The elaborate scam conned nearly £1m ($1.3m, €1.16m) from fine-wine investors named on a so-called ‘sucker list’, the crown prosecution service (CPS) reported.

The wine represented the retirement savings of some of the victims.

Fake luxury

Adam Edwards, Barry Warner, Christopher Brummit, Tarik Drissi and James Brooks were sentenced in London’s Southwark Crown Court on 5 April.

They operated three fake companies; Mayfair Worldwide Trading, Commodex Global and Winchester Associates.

The companies claimed to be established fine-wine brokers based in prime locations, such as Mayfair.

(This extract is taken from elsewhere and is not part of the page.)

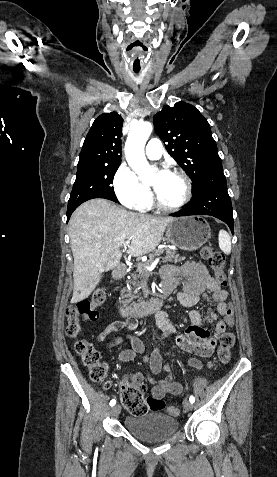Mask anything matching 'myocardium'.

They were, in fact, based in industrial estate units in Essex.

How it worked

The group cold-called individuals that had already invested in wine, which was kept in bonded warehouses.

They employed a series of aggressive sales tactics and managed to convince the victims to transfer their wine assets to the gang’s warehouse.

Once it had been obtained, it was then sold on to legitimate buyers with the proceeds pocketed by the fraudsters.

Victims were told a series of elaborate lies about the whereabouts of their money, such as it had been reinvested in graphene, diamonds or gold.

Dupe innocent investors

“This was an unscrupulous gang who would go to great lengths to defraud elderly and vulnerable people out of their very valuable wines, many of which represented their savings for their retirement,” said Sian Mitchell, specialist prosecutor for the CPS’ specialist fraud division.

“One of the victims was a disabled man who, as a result of not receiving payment, was unable to buy a new wheelchair.

The group went to great lengths to legitimise their fraudulent activities, she added.

Mayfair Worldwide Trading issued a bogus press release claiming that the company had won two fictitious awards.

“Obviously, no such awards existed, and were designed to dupe innocent investors,” Mitchell said.